This article appeared in the Kamloops Daily News on January 2nd, 2013 and was written by Michelle Young.
From a Real Estate perspective there are a number of areas of Kamloops where the assessed value put on a property is much higher than the true value of that property. Home owners should ensure that they know the true market value of their property if they are considering selling their home. I have come across a number of sellers who have thought that their assessed value was a good representation of the value of their home only to find out it was overestimated in excess of $50,000 in some cases. If you feel that your home’s assessment is incorrect make sure you appeal it as you have until the end of January to do so.
Call it the five-per-cent stability. Kamloops and surrounding communities have seen their property values rise and fall, but most are within a range of five per cent up or down.
That indicates a fairly stable economy as far as real estate properties are concerned, deputy assessor Graham Held said Wednesday.
Property values in Kamloops, with the exception of Barnhartvale, fluctuated up or down by less than one per cent for 2012, he said. Barnhartvale defied the trend, with values jumping 6.15 per cent.
City administrator David Trawin said the reason for that could be that larger lots are in more demand and there are a limited number of them.

→ DATA TO EXAMINE:
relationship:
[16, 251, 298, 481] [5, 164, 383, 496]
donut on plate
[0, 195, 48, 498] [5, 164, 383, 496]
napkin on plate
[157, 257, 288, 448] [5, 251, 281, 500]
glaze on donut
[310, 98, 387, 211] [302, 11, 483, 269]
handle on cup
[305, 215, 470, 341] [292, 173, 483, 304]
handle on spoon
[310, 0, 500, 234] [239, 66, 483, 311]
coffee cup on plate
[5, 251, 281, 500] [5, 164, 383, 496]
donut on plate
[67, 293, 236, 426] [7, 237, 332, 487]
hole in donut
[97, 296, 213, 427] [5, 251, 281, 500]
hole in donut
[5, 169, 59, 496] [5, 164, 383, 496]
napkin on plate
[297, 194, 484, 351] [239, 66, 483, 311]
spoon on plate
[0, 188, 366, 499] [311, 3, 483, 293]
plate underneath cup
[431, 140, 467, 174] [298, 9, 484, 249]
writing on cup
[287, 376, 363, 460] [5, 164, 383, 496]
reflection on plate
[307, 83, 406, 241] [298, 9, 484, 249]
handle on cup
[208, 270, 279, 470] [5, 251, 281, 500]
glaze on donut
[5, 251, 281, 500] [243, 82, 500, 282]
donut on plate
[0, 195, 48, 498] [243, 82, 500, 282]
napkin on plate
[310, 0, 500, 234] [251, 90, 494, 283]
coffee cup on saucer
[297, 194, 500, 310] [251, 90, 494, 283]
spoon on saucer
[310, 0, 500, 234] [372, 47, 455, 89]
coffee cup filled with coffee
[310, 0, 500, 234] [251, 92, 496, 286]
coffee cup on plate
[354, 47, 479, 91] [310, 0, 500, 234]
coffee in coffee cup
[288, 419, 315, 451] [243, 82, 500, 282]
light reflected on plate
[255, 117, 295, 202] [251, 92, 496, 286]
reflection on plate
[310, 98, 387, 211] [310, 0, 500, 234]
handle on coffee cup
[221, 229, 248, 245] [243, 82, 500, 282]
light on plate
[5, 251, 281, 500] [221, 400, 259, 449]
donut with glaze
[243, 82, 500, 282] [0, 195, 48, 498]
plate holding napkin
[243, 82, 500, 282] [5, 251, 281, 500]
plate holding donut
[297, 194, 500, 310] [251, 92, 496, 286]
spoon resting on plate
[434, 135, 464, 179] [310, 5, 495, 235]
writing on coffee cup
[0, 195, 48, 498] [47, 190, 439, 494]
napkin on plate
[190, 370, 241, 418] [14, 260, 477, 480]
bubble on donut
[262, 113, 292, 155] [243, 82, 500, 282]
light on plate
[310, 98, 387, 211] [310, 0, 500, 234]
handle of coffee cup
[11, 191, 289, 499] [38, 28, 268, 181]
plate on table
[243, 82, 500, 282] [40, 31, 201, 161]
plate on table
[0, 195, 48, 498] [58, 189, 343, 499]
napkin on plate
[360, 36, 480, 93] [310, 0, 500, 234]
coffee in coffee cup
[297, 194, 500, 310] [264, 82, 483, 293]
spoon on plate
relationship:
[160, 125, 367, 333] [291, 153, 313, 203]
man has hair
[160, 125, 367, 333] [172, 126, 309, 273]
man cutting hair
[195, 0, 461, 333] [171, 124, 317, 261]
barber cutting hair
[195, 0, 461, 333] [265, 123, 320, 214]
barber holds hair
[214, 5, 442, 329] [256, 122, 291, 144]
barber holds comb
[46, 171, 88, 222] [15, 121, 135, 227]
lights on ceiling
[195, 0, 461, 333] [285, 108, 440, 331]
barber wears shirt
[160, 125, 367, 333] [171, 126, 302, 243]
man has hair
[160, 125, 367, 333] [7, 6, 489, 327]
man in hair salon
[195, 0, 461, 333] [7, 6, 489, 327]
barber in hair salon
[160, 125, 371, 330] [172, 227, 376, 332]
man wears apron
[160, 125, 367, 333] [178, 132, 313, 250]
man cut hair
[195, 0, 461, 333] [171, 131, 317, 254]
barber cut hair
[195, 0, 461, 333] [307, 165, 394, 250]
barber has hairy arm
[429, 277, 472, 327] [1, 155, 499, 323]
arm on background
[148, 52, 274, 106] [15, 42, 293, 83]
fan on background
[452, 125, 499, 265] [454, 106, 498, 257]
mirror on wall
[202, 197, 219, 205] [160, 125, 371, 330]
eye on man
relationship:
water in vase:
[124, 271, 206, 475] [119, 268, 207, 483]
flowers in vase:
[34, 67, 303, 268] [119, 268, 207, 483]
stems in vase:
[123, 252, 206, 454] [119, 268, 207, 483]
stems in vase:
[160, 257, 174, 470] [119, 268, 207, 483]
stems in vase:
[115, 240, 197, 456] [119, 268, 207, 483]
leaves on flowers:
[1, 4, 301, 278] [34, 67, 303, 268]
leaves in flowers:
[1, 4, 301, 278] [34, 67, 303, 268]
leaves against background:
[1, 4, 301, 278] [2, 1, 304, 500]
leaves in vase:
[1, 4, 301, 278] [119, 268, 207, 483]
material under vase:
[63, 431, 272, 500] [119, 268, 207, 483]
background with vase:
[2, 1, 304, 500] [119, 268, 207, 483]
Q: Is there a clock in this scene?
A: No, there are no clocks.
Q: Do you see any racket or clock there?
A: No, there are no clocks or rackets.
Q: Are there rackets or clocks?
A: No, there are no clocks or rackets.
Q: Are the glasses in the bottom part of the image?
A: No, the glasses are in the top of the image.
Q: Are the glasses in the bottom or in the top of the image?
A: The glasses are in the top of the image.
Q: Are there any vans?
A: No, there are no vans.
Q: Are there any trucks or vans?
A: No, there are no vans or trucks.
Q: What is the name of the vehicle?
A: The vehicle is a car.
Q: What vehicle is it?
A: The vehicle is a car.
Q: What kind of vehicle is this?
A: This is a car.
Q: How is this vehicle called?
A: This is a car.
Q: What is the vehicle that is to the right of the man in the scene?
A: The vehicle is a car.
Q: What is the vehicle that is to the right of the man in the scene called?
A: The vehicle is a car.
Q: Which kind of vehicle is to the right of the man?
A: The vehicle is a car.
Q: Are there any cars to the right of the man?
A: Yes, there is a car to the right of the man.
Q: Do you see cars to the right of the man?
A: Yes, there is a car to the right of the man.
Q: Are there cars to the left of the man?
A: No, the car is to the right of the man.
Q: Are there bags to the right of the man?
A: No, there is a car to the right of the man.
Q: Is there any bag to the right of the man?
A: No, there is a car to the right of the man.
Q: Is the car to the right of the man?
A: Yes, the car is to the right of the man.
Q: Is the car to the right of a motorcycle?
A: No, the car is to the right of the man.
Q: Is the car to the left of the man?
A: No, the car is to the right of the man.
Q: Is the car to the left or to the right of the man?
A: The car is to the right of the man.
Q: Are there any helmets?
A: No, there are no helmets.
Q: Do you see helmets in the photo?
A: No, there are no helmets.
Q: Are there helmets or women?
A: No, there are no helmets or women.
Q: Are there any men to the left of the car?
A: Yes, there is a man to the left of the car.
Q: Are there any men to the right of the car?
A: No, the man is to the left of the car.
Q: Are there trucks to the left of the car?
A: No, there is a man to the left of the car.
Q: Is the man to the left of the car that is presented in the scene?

→ TASKS TO CARRY OUT:
[A] From the Kamloops property assessment article, pull out the passage starting with "From a Real" and going on through "January to do so.".
[B] Based on the Kamloops property assessment article, do the following statements agree with it? Answer yes or no for each, quoting the words that decide it. (i) Property values in Barnhartvale rose by more than six per cent. (ii) Homeowners have until the end of February to appeal their assessment. (iii) Graham Held is the city administrator.
[C] Carry on writing the Kamloops property assessment article from its last sentence.

→ ANSWERS BY ITEM NUMBER:
[A]
From a Real Estate perspective there are a number of areas of Kamloops where the assessed value put on a property is much higher than the true value of that property. Home owners should ensure that they know the true market value of their property if they are considering selling their home. I have come across a number of sellers who have thought that their assessed value was a good representation of the value of their home only to find out it was overestimated in excess of $50,000 in some cases. If you feel that your home’s assessment is incorrect make sure you appeal it as you have until the end of January to do so.

[B]
(i) Yes: "Barnhartvale defied the trend, with values jumping 6.15 per cent."
(ii) No: "you have until the end of January to do so."
(iii) No: "deputy assessor Graham Held said Wednesday"

[C]
Barnhartvale still has most of the remaining large lots, mainly because the City hasn’t allowed subdivision there due to a restricted water supply in that area.
Trawin said once the new water meters have been in use for a couple of years, there might be more subdivision allowed if the water pressures ease up. “It depends on what the impact is on water usage,” he said.
The assessment roll shows $173 million in new construction, subdivision and rezoning, which will add $1.2 million to City coffers. The overall assessment picture shows minimal fluctuation — and that’s good for residents, businesses and the City, he said. “It’s a positive sign given the economic times,” said Trawin.
“The stability is good. You don’t want to see properties dropping, but you don’t want to see them going up 10, 20 per cent at a time, either.”
Held said the trend in Kamloops is similar to many of the other communities in the region, including Merritt, Logan Lake, Ashcroft and Chase.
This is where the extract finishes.